- _TASKS TO PERFORM_
A - List every term that the Form 8-K filing for Vitas Group, Inc. defines by putting it in quotation marks inside parentheses.
B - From the stored dataset items, reproduce the stretch from the line containing "Competitive Pricing That" through the line containing "FREE CONSULTATION", keeping each line as it stands.

#### EXTRACT PROVIDED

Show all filings for VITAS GROUP, INC.

Form 8-K for VITAS GROUP, INC.


7-Nov-2012

Entry into a Material Definitive Agreement, Results of Operations and Financial


Item 1.01 Entry into a Material Definitive Agreement.

Stock Purchase Agreement

On November 6, 2012 Vitas Group, Inc. (the "Company"), Irina Tchernikova (the "Seller") and Greg May and Lars Aarup Poulsen (the "Purchasers") entered into and closed a stock purchase agreement (the "Stock Purchase Agreement"), whereby the Purchasers purchased from the Seller, 2,500,000 shares of common stock, par value $0.001 per share, of the Company(the "Shares"), representing approximately 83.19% of the issued and outstanding shares of the Company, for an aggregate purchase price of $150,000 (the "Purchase Price"). Prior to the closing of the Stock Purchase Agreement, Seller was our President, Chief Executive Officer, Chief Financial Officer, sole director, and majority shareholder.

The foregoing description of the terms of the Stock Purchase Agreement is qualified in its entirety by reference to the provisions of the agreement filed as Exhibit 10.1 to this report, which is incorporated by reference herein.

FORM 10 DISCLOSURE

As disclosed elsewhere in this Report, we acquired the Company pursuant to the Stock Purchase Agreement. Item 5.01(a)(8) of Form 8-K provides that if the Company was a shell company, other than a business combination related shell company (as those terms are defined in Rule 12b-2 under the Exchange Act) immediately before the Change of Control, then the Company must disclose the information that would be required if the Company were filing a general form for registration of securities on Form 10 under the Exchange Act reflecting all classes of the Company's securities subject to the reporting requirements of
Section 13 of the Exchange Act upon consummation of the Change of Control.

########
#### RECORDS

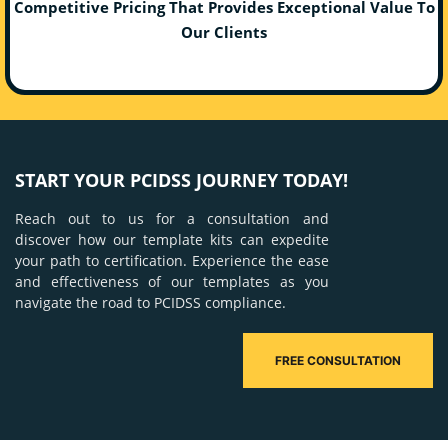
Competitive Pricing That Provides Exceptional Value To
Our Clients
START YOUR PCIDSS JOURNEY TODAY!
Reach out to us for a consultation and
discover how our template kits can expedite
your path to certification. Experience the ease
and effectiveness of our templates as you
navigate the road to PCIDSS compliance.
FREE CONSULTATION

########
#### RECORDS

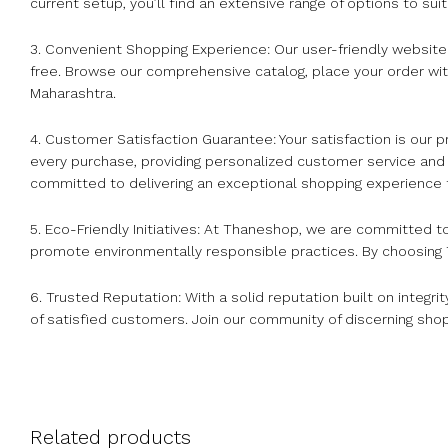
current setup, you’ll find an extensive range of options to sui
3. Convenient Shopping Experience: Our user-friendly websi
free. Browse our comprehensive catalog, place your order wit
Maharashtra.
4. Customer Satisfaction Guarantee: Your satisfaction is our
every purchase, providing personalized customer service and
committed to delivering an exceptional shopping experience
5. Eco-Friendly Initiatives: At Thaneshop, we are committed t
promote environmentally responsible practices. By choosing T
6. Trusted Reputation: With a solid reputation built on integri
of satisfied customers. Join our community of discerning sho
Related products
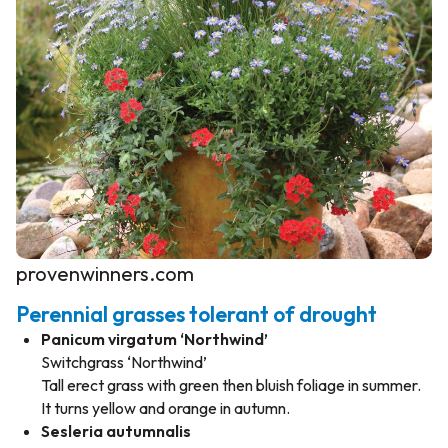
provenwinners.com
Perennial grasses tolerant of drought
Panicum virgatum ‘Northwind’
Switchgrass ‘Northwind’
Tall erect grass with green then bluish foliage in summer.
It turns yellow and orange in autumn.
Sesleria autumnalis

########

- _ANSWERS FOR THIS EXERCISE_
A -
Company
Seller
Purchasers
Stock Purchase Agreement
Shares
Purchase Price

B -
Competitive Pricing That Provides Exceptional Value To
Our Clients
START YOUR PCIDSS JOURNEY TODAY!
Reach out to us for a consultation and
discover how our template kits can expedite
your path to certification. Experience the ease
and effectiveness of our templates as you
navigate the road to PCIDSS compliance.
FREE CONSULTATION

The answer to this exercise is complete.